ちなみに好美は姉ほどの飛び抜けた爆乳ではないものの、それなりにスタイルは良い方である。
「伊藤君もカワイく描いてくれてありがとね」
「うん、どうも。恋咲さんって僕らが描いてるみたいな感じの絵、好きなの?」
「ボク、可愛いものは大体好きだよー。それにえっちなものも大好きー」
そう聞いた途端、琢己がピクリと反応。
「実はこちらに可愛くてたまにちょっとエッチなイラストが見られるアカウントがありまして……」
スマホを取り出し、隙あらば自分のSNSアカウントを宣伝する琢己。せっかくなのでとリリムはそれをフォローしてあげた。
「へー、伊藤君ってネットでは『栗飴ぽよん』って名乗ってるんだ。可愛いペンネームだねー」
「あ、うん」
「好美ちゃんのも教えてよ。ボク、好美ちゃんの描いた絵ももっと見てみたいし」
「どうぞ」
好美からもアカウントを教えて貰う。こちらのハンドルネームは「このみん」である。
「それじゃ伊藤君と好美ちゃんの絵、おうちかえったらゆっくり見させてもらうね」
リリムは次の絵を手に取る。やはりこの中で一際目立つのは、目黒冬香の描いた絵である。
「これ……ボク?」
詩織の時と同様に、困惑した反応。謎の図形の組み合わせによる抽象画に、リリムは首を傾げざるを得なかった。
「私の画風で恋咲さんのちっちゃ可愛さを表現してみたのだけど……どうかしら」
「んー……ボクにはこの芸術性はわかんないや」
「そう。私は恋咲さんを凄く芸術的だと思うわ。この小さくて可愛らしいのにどこか悪魔的な所とか……」
悪魔、と言われてリリムはドキリとした。まさか自分が人間ではないことがバレているわけではあるまい。
ルシファーと違って脱衣ゲームの際にも髪色を変えるくらいで特に変装と言えるようなはしていないリリム。しかしルシファーの記憶操作により淫魔領域から出る際に脱衣ゲームアシスタントのリリムを恋咲凛々夢と同一人物だと認識されなくしているため、ゲームの参加者経由でリリムの正体がバレることは無いはずだ。
リリムはふと絵に描かれた自分と思わしき何かの胴体と思わしき部分から黒い羽のような何かが生えていることに気付いて、ますます焦燥感に駆られた。
(冬香ちゃんって……何者!?)
気を取り直し、リリムは別の絵を手に取る。先程慌ててトイレに出て行った男子の描いたものだ。

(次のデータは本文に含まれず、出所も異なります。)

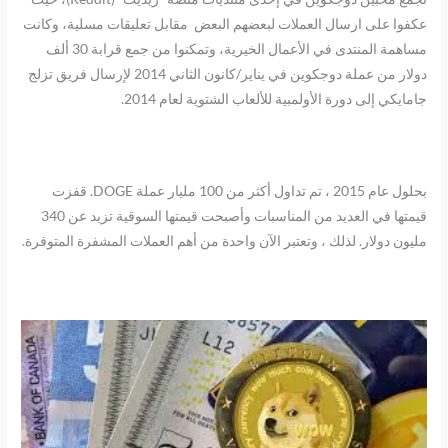
عكفوا على ارسال العملات لبعضهم البعض مقابل تعليقات مسلية، وكانت
مساهمة المنتدى في الأعمال الخيرية، وتمكنوا من جمع قرابة 30 ألف
دولار من عملة دوجكوين في يناير/كانون الثاني 2014 لإرسال فريق تزلج
جامايكي إلى دورة الأولمبية للألعاب الشتوية لعام 2014.
بحلول عام 2015 ، تم تداول أكثر من 100 مليار عملة DOGE. قفزت
قيمتها في العديد من المناسبات وأصبحت قيمتها السوقية تزيد عن 340
مليون دولار. لذلك ، وتعتبر الآن واحدة من أهم العملات المشفرة المتوفرة.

絵を見たリリムは、少し顔を顰めた。冬香の意味不明な絵を見た時とは、また違った反応である。
(むー……これは……)
「恋咲さん、何か気になるところでもあった?」
修が尋ねる。
「な、何でもないよ!」
そう言ったリリムは、絵を描いた本人に目を向ける。
(今日のゲームに参加するペア一組目は、伊藤君と好美ちゃん。そして二組目が、あの二人……)
美術部員一同の前で痴態を晒してしまった件の男子、藤木壮一は、気まずそうに隅で縮こまっていた。
「ねえ藤木、さっき何しにトイレ行ったの?」
「な、何でもないよ! ただトイレ行っただけだし!」
そこに声をかける茶髪ツーサイドアップの女子生徒は、宮原奈々。わかっていながらあえてそれを訊きに行くと、壮一はたじろいで奈々から顔を背けた。
「ふーん……」
奈々が壮一の顔の向いている方に回り込んでにやにやしながら見つめると、壮一はたまらず逃げ出す。
ふとリリムは、あることに気が付いた。奈々の胸は、リリムとどっこいというくらいに平坦だったのである。
体つきはリリムよりもずっと扇情的な詩織の時に壮一がこんなことになったという話は聞かない。それがリリムの時にはこんな無惨なことになり、その上で今後結ばれる可能性のある奈々もぺったんこ。これはもう、断定してもよいだろう。
(藤木君、もしかして貧乳好き?)
壮一の描いたリリムの胸は、本物以上に平坦に描かれていたのである。